He maintained that the "goods imported did not conform to the goods that were to be imported".

[38] At the conclusion of the Crown's case, the learned Parish Court Judge recorded the following:

"Case for Crown

No Case Submission

Court rules case to answer"

There is no record of anything being said by or on behalf of Mr Henry, after her ruling that there was a case to answer.

The decision

[39] The only result recorded is noted on the information charging Mr Henry with causing to be made a false declaration, contrary to section 209(l)(a) (i) of the Customs Act, as follows:

"Verdict: 23-3-2017

Guilty Sentence: pp

Fined $3,447,900.00 or 12 month's imprisonment time to pay until 28.02.2018 in the sum of $1,000,000.00 in his own surety."

This was signed by the learned Parish Court Judge. No verdict was recorded on the other four informations.

[40] In her findings of fact, the learned Parish Judge Court commenced in the following manner:

"Mr Brenton Henry, hereinafter referred to as the accused, is charged with the offence of Breaches of the Customs Act 209-(1) A person commits an offence if:-

(b) He makes or signs any declaration made for the consideration of the Commissioner, on any application presented to him which is false in a material particular."

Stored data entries
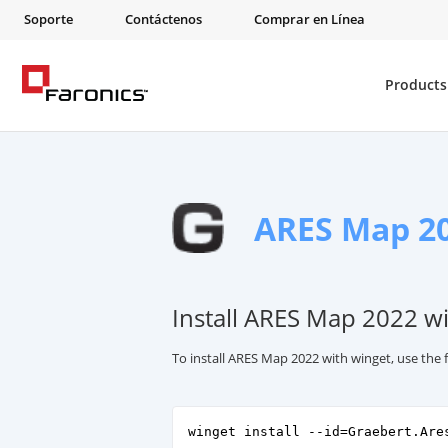
Soporte
Contáctenos
Comprar en Línea
Products
ARES Map 2
Install ARES Map 2022 w
To install ARES Map 2022 with winget, use th
winget install --id=Graebert.Are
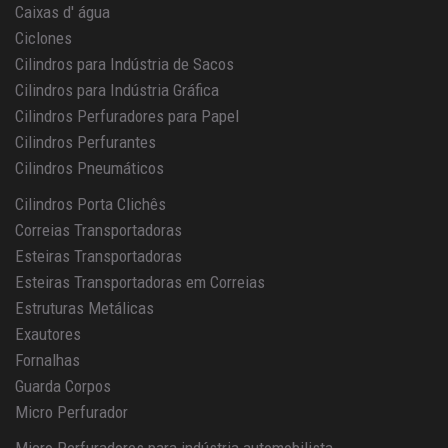
Caixas d' água
Ciclones
Cilindros para Indústria de Sacos
Cilindros para Indústria Gráfica
Cilindros Perfuradores para Papel
Cilindros Perfurantes
Cilindros Pneumáticos
Cilindros Porta Clichês
Correias Transportadoras
Esteiras Transportadoras
Esteiras Transportadoras em Correias
Estruturas Metálicas
Exautores
Fornalhas
Guarda Corpos
Micro Perfurador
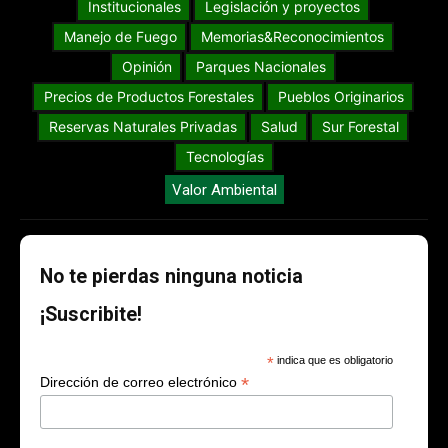
Institucionales
Legislación y proyectos
Manejo de Fuego
Memorias&Reconocimientos
Opinión
Parques Nacionales
Precios de Productos Forestales
Pueblos Originarios
Reservas Naturales Privadas
Salud
Sur Forestal
Tecnologías
Valor Ambiental
No te pierdas ninguna noticia
¡Suscribite!
*
indica que es obligatorio
*
Dirección de correo electrónico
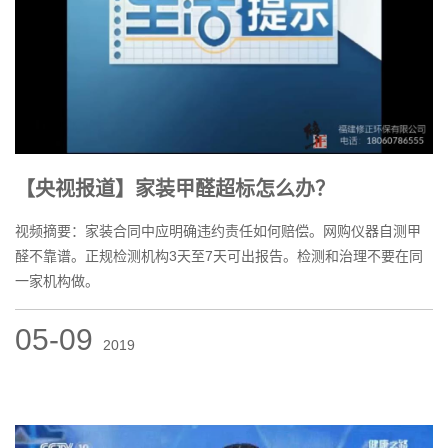
【央视报道】家装甲醛超标怎么办？
视频摘要：家装合同中应明确违约责任如何赔偿。网购仪器自测甲
醛不靠谱。正规检测机构3天至7天可出报告。检测和治理不要在同
一家机构做。
05-09
2019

* EXPLORE THE MATERIAL *
1. Decide whether each statement agrees with the passage on Mr Henry's customs case, answering yes or no and quoting the words that settle it: (a) At the close of the Crown's case, the court ruled that there was a case to answer. (b) Mr Henry was fined $1,000,000.00. (c) Verdicts were also recorded on the other informations.
2. Write what comes next in the passage on Mr Henry's customs case, picking up after its final sentence.
None of this material is required.

* ANSWERS FOR THE EXERCISE *
1.
(a) Yes: "Court rules case to answer"
(b) No: "Fined $3,447,900.00 or 12 month's imprisonment"
(c) No: "No verdict was recorded on the other four informations."

2.
[41] Curiously, she made no mention of the fact that he was before her on five informations. Even more curious is that the section she identified as being the one for which he was charged was not, in fact, correct. He was charged under sections 209(l)(a)(i), and 210(1) of the Customs Act. He was neither charged nor arraigned for a breach of section 209(l)(b).

[42] The learned Parish Court Judge conducted an extensive review of the evidence.

She made findings of fact under the following headings:

"The accused is the original owner of the vehicle. The accused is the importer of the vehicle.

The vehicle is a BMW M3.

The accused misrepresented the vehicle to customs in a material particular.

The vehicle has an engine when it arrived in Jamaica. The vehicle was not damaged.

The accused is not a truthful person." She concluded her findings in the following terms:

"I warn myself that persons lie for different reasons rather than due to a guilty mind. In this case I find that the lies are consistent with the scheme on the part of the accused to deceive custom into accepting information that is false in a material particular that the vehicle was a cc rating lower than 3000 that is 1995, damaged that is 'salvage' and therefore a much lower value than the purchase price when originally purchased. This pattern of lies and in particular in respect to the information as to the type, condition and cost of the vehicle was intentional and calculated and aimed ultimately to cause the custom [sic] to assess and charge a lower import duty on the vehicle.

In all the circumstances the prosecution has adduced evidence to prove beyond a reasonable doubt that the accused is in breach of section 209(l)(b) of the Customs Act."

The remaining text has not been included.